TAREA ASIGNADA A — Según el artículo sobre el Ejército Mexicano, ¿qué explica que se haya emprendido un camino para que el Ejército y la Marina asuman papeles distintos a los que les asigna la Constitución? Responde en una a tres oraciones.
TAREA ASIGNADA B — Escribe la continuación del artículo sobre el Ejército Mexicano a partir de su última oración.

TEXTO PROPORCIONADO —
○ ○ ○ ○
Alto Mando
Miguel Ángel Godínez García
Desde el movimiento estudiantil de 1968, y de eso hace ya 54 años, el Ejército Mexicano no había estado en el centro del debate político ni de la opinión pública como ahora.
El hackeo a sus sistemas informáticos, por el grupo internacional denominado Guacamaya, del que ahora se cree, podrían ser militares estadounidenses en complicidad con inconformes mexicanos, no es sino consecuencia de una serie de decisiones erróneas que pusieron a las Fuerzas Armadas(FA) en la mira de estos activistas al inmiscuirlas en los terrenos de la política y de cuestiones económicas, a sabiendas de que la Constitución lo prohíbe.
Para nadie es un secreto que todos los ejércitos en el mundo realizan tareas de inteligencia y contra inteligencia, eso les permite prever sus necesidades logísticas, reforzar su capacidad de respuesta y supervivencia, así como determinar la rapidez en los despliegues y operaciones, y también quizá, la única forma de prever acciones de la delincuencia organizada o de grupos subversivos.
Sin embargo, pretender y emprender un camino para que tanto el Ejército Mexicano como la Marina, asuman roles distintos a los asignados constitucionalmente, ya sea como empresarios, constructores o policías, tiene también una explicación, son los más confiables y capacitados, aunque esas decisiones tarde o temprano iban a ser motivo de cuestionamientos y señalamientos, amén de convertirse en armas para los opositores con miras al proceso electoral de 2024.
Si bien es cierto que los hoy partidos de oposición dicen estar en contra de la militarización, en su momento se sirvieron con la misma cuchara cuando gobernaron el país e inmiscuyeron, con todo conocimiento de causa, a las FA en tareas de combate al narcotráfico y de seguridad pública.
○ ○ ○ ○
[Registros almacenados del conjunto de datos]
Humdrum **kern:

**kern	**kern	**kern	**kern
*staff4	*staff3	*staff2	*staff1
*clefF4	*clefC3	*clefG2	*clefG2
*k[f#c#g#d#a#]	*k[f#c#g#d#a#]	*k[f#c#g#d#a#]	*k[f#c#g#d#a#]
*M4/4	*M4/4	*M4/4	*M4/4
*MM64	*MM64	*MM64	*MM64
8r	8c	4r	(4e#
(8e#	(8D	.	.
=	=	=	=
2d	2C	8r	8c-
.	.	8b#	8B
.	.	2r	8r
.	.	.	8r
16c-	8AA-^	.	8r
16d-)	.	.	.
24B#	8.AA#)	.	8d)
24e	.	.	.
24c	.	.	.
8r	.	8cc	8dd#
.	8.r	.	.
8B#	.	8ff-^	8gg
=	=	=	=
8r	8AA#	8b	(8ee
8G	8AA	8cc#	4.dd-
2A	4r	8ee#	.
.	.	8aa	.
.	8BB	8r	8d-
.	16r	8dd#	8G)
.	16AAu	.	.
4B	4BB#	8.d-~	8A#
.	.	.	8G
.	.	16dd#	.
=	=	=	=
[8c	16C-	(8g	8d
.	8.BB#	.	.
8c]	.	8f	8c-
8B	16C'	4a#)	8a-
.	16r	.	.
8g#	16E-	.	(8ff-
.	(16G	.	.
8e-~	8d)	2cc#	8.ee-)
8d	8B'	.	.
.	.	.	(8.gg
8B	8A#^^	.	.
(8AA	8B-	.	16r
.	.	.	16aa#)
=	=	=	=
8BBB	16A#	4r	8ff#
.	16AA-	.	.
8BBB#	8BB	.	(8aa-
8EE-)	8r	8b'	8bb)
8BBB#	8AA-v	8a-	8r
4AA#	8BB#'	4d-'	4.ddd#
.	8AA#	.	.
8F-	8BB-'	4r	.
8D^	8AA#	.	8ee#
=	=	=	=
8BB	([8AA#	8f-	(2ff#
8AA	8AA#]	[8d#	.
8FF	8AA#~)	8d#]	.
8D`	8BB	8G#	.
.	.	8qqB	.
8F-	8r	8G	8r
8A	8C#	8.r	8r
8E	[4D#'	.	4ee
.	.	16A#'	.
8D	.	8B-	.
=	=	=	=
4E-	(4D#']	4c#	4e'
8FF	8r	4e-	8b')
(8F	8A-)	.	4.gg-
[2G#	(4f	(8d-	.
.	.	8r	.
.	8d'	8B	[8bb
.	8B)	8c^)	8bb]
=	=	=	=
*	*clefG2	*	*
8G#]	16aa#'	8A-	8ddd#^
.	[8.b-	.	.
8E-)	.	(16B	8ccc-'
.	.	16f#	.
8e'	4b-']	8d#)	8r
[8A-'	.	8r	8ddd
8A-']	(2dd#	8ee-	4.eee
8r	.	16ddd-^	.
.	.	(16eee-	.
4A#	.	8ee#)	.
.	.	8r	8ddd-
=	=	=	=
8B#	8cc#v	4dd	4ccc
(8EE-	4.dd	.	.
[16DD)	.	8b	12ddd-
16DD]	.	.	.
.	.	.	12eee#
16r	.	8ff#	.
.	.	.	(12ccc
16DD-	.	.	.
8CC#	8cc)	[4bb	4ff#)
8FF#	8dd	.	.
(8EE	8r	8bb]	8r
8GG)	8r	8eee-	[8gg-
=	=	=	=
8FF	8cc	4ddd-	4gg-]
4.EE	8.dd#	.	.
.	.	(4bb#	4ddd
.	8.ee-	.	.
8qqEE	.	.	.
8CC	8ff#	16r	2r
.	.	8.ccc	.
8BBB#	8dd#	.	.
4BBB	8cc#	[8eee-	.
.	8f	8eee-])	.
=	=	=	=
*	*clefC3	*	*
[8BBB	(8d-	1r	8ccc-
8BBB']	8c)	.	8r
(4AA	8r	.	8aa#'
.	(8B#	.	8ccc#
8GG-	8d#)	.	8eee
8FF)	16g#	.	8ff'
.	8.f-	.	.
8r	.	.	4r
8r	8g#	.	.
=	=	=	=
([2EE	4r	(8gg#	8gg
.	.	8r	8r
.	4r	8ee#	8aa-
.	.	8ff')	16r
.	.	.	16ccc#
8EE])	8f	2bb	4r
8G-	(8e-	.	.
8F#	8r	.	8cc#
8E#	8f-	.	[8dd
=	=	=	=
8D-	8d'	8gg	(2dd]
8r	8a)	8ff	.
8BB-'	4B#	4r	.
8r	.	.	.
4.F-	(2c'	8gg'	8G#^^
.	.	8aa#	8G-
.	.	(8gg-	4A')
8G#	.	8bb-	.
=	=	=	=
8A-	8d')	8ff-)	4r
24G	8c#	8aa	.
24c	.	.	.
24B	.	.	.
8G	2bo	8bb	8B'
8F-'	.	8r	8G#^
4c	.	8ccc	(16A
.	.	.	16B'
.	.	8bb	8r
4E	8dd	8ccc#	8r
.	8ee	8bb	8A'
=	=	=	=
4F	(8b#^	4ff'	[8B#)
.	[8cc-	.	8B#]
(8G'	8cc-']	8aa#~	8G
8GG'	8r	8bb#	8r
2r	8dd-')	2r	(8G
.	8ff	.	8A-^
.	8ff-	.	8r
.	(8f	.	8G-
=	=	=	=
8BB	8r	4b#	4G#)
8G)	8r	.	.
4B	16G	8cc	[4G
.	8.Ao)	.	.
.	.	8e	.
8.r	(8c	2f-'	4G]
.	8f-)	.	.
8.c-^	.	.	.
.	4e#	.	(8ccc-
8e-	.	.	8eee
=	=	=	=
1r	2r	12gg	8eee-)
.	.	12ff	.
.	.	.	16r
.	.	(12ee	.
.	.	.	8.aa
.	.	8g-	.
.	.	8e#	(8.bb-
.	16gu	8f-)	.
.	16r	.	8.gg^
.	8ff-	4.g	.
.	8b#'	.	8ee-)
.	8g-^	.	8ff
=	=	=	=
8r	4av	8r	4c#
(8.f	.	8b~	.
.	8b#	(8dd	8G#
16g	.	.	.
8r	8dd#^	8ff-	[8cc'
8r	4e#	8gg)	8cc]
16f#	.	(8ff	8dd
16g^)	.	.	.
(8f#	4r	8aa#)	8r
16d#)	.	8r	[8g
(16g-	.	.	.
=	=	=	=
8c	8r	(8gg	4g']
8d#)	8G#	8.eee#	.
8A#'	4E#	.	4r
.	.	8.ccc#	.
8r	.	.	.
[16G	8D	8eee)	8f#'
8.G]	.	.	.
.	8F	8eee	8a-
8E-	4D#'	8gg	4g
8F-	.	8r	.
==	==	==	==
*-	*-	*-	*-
○ ○ ○ ○
RESPUESTA ESCRITA A — Según el artículo, la explicación es que el Ejército y la Marina son los más confiables y capacitados. Por eso se les encomiendan papeles de empresarios, constructores o policías, aunque la Constitución no se los asigne.

RESPUESTA ESCRITA B —
Lo hicieron conscientes de que se les exponía abiertamente ante la fragilidad jurídica, derivado de su incapacidad para generar reformas. ¿Quién no recuerda los casos en los que fueron acusadas de violación a los derechos humanos, del uso excesivo de su fuerza e incluso de letalidad, incluido el actual presidente?
Hoy de nueva cuenta nuestras FA son atacadas de forma inmerecida, porque como en los anteriores sexenios, los soldados no pidieron ser protagonistas, son institucionales y solo cumplen las órdenes de los propios gobiernos civiles que los han zambullido en esos menesteres.
Tanto el presidente como Ricardo Monreal, coordinador de Morena en el Senado, han salido en defensa de las FA y calificado de cínicas y de memoria e inteligencia corta a los opositores, porque, subrayan que fueron sus gobiernos los que propiciaron que el ejército asumiera estas labores sin base constitucional, aunque el actual tiene también responsabilidad.
En este tenor, el trato que recibió el secretario de la Defensa, Luis Cresencio Sandoval, fue un exceso porque también recibe órdenes, además de que no tenía participación alguna. No comparecía ante el Senado, fue invitado por algunos legisladores, pero no hubo un acuerdo general ni mucho menos formal, los reglamentos de esa Cámara son claros.
Alguien miente. La titular de la SSPyPC, Rosa Ícela Rodríguez, dice que el homicidio doloso disminuyó 13.9%, pero el INEGI mostró datos que dicen lo contrario, van 137 mil 287 asesinatos. Incluso, el pasado fin de semana fue de los más violentos, pues entre el viernes 21 y el domingo 23 de octubre, fueron asesinadas 243 personas, entre ellas Salvador Llamas Urbina, consejero nacional de Morena, ocurrido en Jalisco.
Aún sin resultados. Un tema que causa preocupación es la intoxicación de jóvenes con sustancias “desconocidas”. El problema, que comenzó en Chiapas hace 20 días, donde 116 estudiantes de secundaria de diferentes comunidades fueron hospitalizados por el consumo de alguna droga, se ha ido extendiendo a otras entidades. Ahora se habla de Zacatecas. Crece la presión de padres de familia, pero las autoridades se niegan a reconocer que se trata de cocaína.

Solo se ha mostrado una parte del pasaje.